Extended funding arrangement were also felt to facilitate stronger partnerships with the schools, and provide a better opportunity to establish funding relationships with other government sponsored programs (CAP, BRAND), as well as initiatives from other organizations (Health Canada, INAC, WD, ACOA). Finally, with respect to the Contribution Agreement, respondents felt that it should be revised to account for the discrepancy between fiscal years of the RMOs (fiscal year) and the schools (academic year).
Annual short-term goals and objectives of the RMOs should be aligned with the longer-term objectives of the FNS program.
While the overall program goals and objectives have remained the same, each RMO prepares a list of goals and activities to be completed for each annual Contribution Agreement, resulting in the short-term goals of the RMOs sometimes being noticeably different from overall program goals that have a longer-term focus. Given this discrepancy, the Consultant suggests that more work should be done to align the goals of the RMOs with the program. By working to better articulate the short-term and long-term goals of the program a more accurate assessments of the progress of the program could be obtained.
RMOs should continue to be the primary method of program delivery.

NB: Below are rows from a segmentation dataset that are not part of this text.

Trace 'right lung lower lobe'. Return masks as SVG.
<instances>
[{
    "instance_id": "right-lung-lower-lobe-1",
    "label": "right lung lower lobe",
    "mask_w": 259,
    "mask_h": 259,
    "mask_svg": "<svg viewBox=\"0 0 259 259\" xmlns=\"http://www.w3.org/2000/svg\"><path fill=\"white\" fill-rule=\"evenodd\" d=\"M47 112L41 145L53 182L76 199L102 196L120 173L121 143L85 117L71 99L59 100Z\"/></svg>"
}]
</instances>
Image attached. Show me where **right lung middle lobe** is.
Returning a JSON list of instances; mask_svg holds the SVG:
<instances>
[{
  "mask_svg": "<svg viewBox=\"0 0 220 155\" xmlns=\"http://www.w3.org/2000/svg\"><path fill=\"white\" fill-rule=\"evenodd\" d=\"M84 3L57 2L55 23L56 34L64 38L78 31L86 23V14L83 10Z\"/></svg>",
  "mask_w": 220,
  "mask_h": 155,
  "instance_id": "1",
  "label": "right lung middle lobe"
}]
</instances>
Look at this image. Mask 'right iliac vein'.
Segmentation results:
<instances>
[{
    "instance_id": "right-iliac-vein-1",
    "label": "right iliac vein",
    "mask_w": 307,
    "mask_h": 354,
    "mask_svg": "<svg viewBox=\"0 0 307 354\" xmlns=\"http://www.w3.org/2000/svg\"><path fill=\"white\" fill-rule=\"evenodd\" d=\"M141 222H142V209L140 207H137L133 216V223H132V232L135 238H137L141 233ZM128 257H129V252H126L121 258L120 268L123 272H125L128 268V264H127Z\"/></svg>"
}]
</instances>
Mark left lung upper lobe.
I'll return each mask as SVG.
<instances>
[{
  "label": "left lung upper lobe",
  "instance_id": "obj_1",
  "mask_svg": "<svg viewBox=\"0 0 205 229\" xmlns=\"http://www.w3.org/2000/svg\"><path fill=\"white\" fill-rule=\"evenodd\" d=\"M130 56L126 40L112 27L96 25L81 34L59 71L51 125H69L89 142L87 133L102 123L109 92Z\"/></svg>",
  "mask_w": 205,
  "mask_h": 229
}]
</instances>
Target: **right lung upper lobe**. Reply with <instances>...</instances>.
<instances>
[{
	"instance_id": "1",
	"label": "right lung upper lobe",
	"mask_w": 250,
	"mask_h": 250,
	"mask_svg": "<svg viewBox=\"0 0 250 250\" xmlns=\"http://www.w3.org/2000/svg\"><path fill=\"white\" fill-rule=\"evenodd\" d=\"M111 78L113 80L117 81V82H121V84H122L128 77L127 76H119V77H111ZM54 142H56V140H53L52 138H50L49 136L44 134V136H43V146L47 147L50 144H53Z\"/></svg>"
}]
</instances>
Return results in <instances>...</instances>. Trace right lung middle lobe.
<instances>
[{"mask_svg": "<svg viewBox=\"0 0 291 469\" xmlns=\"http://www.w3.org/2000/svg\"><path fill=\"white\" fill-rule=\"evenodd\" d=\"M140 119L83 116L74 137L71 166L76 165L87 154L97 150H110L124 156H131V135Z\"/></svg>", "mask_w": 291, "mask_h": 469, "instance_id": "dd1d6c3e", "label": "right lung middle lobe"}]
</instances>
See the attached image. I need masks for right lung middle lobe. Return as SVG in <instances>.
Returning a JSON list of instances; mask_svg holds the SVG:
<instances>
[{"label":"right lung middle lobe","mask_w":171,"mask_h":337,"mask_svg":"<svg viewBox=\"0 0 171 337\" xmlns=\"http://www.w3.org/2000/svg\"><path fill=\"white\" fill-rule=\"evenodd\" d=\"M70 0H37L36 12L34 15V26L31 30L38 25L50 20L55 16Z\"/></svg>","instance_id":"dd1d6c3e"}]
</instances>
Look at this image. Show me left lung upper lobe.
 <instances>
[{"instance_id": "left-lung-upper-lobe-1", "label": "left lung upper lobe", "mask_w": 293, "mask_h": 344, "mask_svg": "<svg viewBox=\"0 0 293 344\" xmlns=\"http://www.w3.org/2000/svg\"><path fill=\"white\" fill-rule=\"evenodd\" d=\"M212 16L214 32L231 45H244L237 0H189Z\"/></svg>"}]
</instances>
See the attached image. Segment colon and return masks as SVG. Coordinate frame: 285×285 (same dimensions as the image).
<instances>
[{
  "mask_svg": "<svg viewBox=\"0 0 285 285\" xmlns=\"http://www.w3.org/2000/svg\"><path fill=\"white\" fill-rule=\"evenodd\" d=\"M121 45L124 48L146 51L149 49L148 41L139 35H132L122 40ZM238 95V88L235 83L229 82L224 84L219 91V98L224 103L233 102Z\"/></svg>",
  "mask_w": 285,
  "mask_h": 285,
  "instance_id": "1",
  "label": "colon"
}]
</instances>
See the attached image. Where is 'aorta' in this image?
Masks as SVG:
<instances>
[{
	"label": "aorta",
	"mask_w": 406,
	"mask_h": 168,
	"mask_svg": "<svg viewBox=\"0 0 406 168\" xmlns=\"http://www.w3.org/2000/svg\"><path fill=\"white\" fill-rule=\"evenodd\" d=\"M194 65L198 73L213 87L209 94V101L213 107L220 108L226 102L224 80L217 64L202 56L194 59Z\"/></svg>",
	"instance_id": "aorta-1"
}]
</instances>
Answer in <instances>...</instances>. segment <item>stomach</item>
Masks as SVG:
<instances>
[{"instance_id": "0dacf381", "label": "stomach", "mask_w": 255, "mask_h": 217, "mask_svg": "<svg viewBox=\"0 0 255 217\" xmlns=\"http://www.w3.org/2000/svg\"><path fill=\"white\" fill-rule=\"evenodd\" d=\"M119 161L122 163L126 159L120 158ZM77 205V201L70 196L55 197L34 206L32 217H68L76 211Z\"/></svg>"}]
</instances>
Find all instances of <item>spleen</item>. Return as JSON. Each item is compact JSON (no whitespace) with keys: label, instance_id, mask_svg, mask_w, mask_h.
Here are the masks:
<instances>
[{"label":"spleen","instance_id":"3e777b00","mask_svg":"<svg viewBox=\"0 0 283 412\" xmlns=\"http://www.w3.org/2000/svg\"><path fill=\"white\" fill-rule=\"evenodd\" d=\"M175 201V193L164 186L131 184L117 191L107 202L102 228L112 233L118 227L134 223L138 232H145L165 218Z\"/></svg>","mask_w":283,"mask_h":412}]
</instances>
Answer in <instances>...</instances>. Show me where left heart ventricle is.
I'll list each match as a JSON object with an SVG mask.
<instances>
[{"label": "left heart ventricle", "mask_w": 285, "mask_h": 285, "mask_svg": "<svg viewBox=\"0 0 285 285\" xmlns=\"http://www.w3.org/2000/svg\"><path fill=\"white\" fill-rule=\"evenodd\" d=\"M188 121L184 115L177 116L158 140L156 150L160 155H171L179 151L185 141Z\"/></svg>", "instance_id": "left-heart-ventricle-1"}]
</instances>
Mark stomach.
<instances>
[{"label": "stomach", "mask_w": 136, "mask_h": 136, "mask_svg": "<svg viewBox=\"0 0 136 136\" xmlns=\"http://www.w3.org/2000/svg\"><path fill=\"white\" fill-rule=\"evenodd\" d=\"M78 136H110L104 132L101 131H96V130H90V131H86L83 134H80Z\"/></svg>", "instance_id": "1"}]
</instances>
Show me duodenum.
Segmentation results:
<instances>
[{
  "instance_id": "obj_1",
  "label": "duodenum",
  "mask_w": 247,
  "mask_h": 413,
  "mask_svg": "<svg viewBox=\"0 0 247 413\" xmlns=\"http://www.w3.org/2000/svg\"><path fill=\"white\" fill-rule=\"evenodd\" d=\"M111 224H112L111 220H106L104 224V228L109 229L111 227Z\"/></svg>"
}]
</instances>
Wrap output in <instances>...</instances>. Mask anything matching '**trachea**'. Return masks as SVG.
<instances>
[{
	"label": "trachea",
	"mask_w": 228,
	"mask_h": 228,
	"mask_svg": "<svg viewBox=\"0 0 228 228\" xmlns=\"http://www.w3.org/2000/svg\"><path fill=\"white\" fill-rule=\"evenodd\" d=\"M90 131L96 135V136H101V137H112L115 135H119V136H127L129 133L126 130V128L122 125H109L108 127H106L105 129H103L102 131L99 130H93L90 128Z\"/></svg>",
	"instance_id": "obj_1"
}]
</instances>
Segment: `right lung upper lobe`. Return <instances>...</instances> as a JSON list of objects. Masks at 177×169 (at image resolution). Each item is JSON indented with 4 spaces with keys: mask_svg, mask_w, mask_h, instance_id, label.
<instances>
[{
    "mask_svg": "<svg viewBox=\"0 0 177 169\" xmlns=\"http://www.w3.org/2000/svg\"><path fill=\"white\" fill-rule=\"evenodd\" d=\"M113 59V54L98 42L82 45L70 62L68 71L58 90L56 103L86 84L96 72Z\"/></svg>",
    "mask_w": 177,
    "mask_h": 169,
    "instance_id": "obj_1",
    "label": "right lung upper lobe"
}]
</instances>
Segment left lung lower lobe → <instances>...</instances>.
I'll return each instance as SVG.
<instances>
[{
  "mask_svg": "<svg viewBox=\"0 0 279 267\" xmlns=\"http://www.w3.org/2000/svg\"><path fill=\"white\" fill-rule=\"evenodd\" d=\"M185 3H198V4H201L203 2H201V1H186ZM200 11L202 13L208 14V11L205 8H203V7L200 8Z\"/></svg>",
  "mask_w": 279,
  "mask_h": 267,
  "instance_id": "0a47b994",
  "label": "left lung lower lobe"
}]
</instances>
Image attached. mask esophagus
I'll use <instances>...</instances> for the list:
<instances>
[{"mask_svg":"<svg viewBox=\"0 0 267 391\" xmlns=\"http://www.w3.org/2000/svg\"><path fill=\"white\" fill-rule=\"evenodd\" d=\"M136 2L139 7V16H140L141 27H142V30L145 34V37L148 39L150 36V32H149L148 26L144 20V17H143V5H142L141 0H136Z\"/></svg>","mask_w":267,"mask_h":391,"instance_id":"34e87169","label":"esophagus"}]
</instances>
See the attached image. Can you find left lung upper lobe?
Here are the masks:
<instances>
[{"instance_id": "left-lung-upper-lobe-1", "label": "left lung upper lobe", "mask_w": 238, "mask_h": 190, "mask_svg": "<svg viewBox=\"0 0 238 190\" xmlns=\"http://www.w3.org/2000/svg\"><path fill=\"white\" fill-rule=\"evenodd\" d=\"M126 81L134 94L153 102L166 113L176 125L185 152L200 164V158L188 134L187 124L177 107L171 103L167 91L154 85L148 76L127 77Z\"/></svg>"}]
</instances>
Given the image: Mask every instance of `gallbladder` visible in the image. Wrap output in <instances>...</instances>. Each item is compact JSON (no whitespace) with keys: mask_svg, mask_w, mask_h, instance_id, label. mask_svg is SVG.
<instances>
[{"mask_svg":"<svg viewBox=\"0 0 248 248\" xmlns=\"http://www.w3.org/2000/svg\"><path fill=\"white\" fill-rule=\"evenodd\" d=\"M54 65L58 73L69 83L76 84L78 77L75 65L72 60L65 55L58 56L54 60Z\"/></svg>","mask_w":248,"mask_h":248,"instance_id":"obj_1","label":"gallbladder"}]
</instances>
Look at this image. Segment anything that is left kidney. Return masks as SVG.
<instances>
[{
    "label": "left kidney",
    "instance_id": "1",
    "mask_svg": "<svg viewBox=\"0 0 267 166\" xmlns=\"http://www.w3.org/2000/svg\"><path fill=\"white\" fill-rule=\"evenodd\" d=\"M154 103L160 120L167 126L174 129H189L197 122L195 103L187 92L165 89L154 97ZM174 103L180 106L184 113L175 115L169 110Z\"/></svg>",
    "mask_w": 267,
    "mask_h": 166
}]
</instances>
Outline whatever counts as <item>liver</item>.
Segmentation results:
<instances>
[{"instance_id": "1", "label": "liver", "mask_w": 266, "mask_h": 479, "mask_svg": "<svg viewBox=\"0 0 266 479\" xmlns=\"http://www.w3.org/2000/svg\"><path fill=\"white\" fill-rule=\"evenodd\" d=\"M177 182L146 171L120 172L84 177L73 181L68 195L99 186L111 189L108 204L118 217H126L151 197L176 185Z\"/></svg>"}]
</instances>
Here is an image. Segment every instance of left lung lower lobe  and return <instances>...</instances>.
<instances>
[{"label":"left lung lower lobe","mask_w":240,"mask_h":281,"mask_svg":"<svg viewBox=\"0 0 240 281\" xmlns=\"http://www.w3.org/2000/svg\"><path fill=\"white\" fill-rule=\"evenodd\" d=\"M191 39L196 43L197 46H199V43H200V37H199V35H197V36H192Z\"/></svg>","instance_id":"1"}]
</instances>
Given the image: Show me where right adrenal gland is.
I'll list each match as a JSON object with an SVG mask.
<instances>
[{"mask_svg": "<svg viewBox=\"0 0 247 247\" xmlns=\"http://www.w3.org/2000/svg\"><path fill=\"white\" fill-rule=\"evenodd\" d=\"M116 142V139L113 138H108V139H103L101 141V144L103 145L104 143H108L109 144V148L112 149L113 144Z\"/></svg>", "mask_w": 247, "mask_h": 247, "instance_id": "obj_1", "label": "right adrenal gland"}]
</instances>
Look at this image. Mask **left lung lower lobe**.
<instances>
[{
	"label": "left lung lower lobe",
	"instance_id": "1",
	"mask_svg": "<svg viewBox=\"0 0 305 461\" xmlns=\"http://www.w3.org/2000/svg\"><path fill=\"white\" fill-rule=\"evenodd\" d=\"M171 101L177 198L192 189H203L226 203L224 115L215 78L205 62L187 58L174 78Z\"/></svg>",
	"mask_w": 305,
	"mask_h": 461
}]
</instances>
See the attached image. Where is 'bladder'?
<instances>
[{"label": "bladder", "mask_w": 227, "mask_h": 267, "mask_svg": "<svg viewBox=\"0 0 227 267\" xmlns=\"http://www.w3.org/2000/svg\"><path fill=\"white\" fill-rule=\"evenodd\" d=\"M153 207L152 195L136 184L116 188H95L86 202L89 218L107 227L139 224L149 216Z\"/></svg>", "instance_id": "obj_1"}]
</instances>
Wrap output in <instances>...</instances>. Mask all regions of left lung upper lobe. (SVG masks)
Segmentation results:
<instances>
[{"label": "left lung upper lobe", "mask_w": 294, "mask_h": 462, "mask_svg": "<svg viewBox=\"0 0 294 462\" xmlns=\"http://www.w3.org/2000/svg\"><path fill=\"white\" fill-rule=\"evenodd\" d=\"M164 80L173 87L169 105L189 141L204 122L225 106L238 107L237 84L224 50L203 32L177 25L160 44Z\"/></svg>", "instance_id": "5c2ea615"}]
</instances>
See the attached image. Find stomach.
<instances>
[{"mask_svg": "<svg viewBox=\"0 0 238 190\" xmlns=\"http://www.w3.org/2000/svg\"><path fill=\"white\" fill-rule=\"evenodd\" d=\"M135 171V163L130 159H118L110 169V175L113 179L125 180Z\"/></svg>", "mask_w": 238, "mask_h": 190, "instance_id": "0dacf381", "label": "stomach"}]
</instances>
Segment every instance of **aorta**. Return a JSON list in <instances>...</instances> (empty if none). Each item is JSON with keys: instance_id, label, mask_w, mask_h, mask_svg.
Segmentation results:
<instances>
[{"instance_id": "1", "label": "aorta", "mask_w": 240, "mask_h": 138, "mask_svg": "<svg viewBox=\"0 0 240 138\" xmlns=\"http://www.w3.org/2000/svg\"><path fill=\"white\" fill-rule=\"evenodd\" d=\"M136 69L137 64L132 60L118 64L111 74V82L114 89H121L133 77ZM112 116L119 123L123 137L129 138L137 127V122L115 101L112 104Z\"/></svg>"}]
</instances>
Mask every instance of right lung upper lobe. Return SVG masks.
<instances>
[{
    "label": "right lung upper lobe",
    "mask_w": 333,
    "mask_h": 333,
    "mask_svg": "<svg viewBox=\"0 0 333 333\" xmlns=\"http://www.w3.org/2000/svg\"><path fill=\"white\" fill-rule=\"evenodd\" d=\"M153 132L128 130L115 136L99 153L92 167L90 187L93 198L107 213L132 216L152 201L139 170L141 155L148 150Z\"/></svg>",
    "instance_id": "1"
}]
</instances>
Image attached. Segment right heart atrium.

Although the First Nations SchoolNet program was developed, implemented, and managed directly from Industry Canada prior to the establishment of the RMOs, the program has become appreciably more efficient and successful as a result of RMO program delivery. In conducting the Mid-Term Evaluation of the First Nations SchoolNet program, the Consultant found that respondents from both the Industry Canada regional and national office were fully supportive of the RMO program delivery method, as well as the progress achieved to date. The success of the RMOs was attributed to each organization's understanding of the local realities impacting the community as well as the school, and the RMOs ability to maximize program success through a flexible approach to program delivery. The credibility of the RMOs along with the established relationships with community members provided a forum to engage the program in an efficient and meaningful manner, thereby encouraging the success of the FNS program. In addition, the Consultant recommends the continuation of frequent communication between the RMOs and Industry Canada at the national and regional level to discuss best practices and share knowledge.